The lien attaches to the third-party tort settlement — the unseaworthiness claim against the vessel owner, the negligence claim against the contractor, or the product liability claim against the equipment manufacturer. The lien does not attach to LHWCA compensation benefits.

Settlement allocation in maritime third-party cases:

  1. Gross tort recovery (from the third party)
  2. Less: attorney fees and costs
  3. Less: LHWCA employer/insurer lien (compensation and medical benefits paid)
  4. Less: medical liens including pharmacy lien
  5. Net to client

The pharmacy lien covers medications the LHWCA employer did not pay for, so there is no overlap with the employer's compensation lien.

Attorney Considerations

Identify all third-party defendants early. Maritime cases often involve multiple potentially liable parties — vessel owners, contractors, manufacturers. The pharmacy lien attaches to the total tort recovery from all defendants.

Document LHWCA medication gaps. Every authorization delay, denial, and restriction from the employer's medical program is evidence in the tort case. The MERIT report creates a clean timeline showing which medications the employer covered and which the lien provided.

Coordinate with the 33 U.S.C. 933 election. The LHWCA requires the employee to either accept comp benefits and assign the tort claim to the employer, or retain the tort claim. If the employee retains the tort claim, the employer has a lien on the recovery. The pharmacy lien is a separate medical lien that does not affect this election.

[!TIP] Maritime injury cases involving vessel unseaworthiness often produce larger tort recoveries than standard negligence cases because the vessel owner's duty is absolute. Larger recoveries provide more room for pharmacy lien satisfaction alongside the employer's compensation lien.

Related Resources

Frequently Asked Questions

Does the LHWCA cover prescription medications for injured maritime workers?

Yes. Under 33 U.S.C. 907, the employer must provide all reasonable and necessary medical treatment including prescription medications. However, the employer controls the treating physician selection and can challenge medication authorization, creating delays and restrictions that the pharmacy lien addresses.

Can a longshore worker have both an LHWCA claim and a tort claim?
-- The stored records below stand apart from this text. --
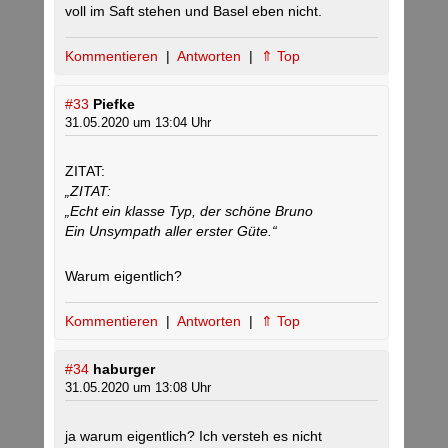
voll im Saft stehen und Basel eben nicht.
Kommentieren
|
Antworten
|
⇑ Top
#33
Piefke
31.05.2020 um 13:04 Uhr
ZITAT:
„ZITAT:
„Echt ein klasse Typ, der schöne Bruno
Ein Unsympath aller erster Güte.“
Warum eigentlich?
Kommentieren
|
Antworten
|
⇑ Top
#34
haburger
31.05.2020 um 13:08 Uhr
ja warum eigentlich? Ich versteh es nicht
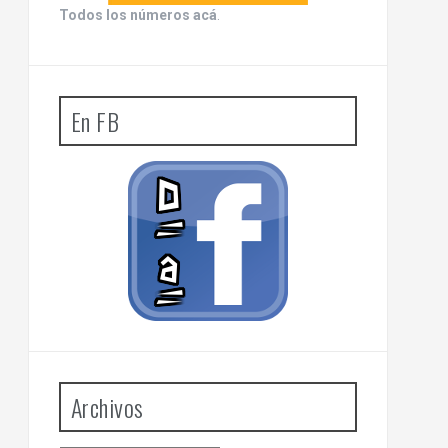
Todos los números acá
.
En FB
Archivos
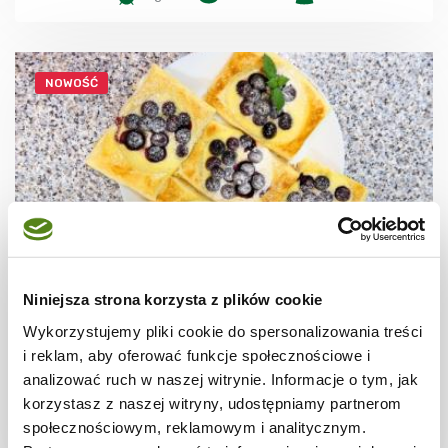
NOWOŚĆ
Niniejsza strona korzysta z plików cookie
CIASTECZKA
Ciastka francuskie z borówkami + film
Wykorzystujemy pliki cookie do spersonalizowania treści
i reklam, aby oferować funkcje społecznościowe i
analizować ruch w naszej witrynie. Informacje o tym, jak
korzystasz z naszej witryny, udostępniamy partnerom
społecznościowym, reklamowym i analitycznym.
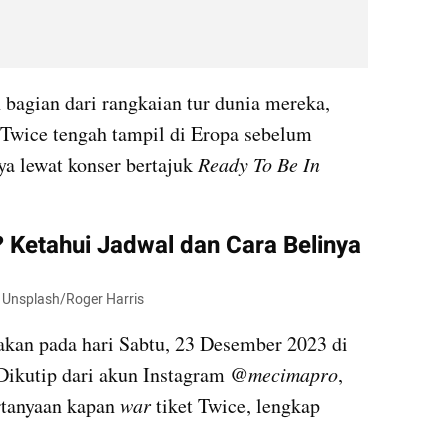
Konser di Indonesia merupakan bagian dari rangkaian tur dunia mereka, 
, Twice tengah tampil di Eropa sebelum 
 lewat konser bertajuk 
Ready To Be In 
 Ketahui Jadwal dan Cara Belinya
r Unsplash/Roger Harris
kan pada hari Sabtu, 23 Desember 2023 di 
 Dikutip dari akun Instagram @
mecimapro
, 
rtanyaan kapan 
war
 tiket Twice, lengkap 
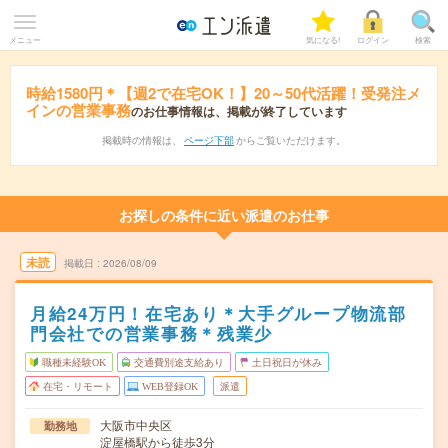
メニュー
気になる!
ログイン
検索
時給1580円＊【週2で在宅OK！】20～50代活躍！受発注メ
インの営業事務
のお仕事情報は、掲載が終了しています
掲載時の情報は、
ページ下部
からご覧いただけます。
お探しの条件に近い派遣のお仕事
未読
掲載日
2026/08/09
月給24万円！在宅あり＊大手グループ物流部
門会社での営業事務＊残業少
職種未経験OK
交通費別途支給あり
土日祝日が休み
在宅・リモート
WEB登録OK
派遣
大阪市中央区
勤務地
淀屋橋駅から徒歩3分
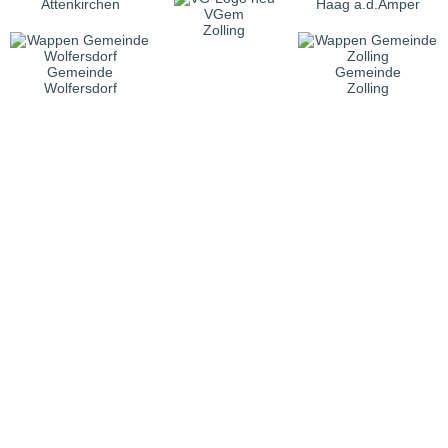
Attenkirchen
Haag a.d.Amper
VGem
Zolling
Gemeinde
Gemeinde
Wolfersdorf
Zolling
Yes. Under 33 U.S.C. 933, when a third party caused the maritime injury, the worker can accept LHWCA benefits and also pursue a tort claim against the third party. The employer or insurer has a lien on the tort recovery for benefits paid. The pharmacy lien attaches separately to the tort recovery for medications the employer did not cover.

What is the difference between LHWCA and Jones Act coverage?

The LHWCA covers longshore workers, harbor workers, and other maritime employees who work on or near navigable waters but are not seamen. The Jones Act covers seamen — crew members of vessels. The distinction matters because Jones Act seamen can sue their employer for negligence, while LHWCA workers cannot. Both categories can use pharmacy liens when a third-party tort claim exists.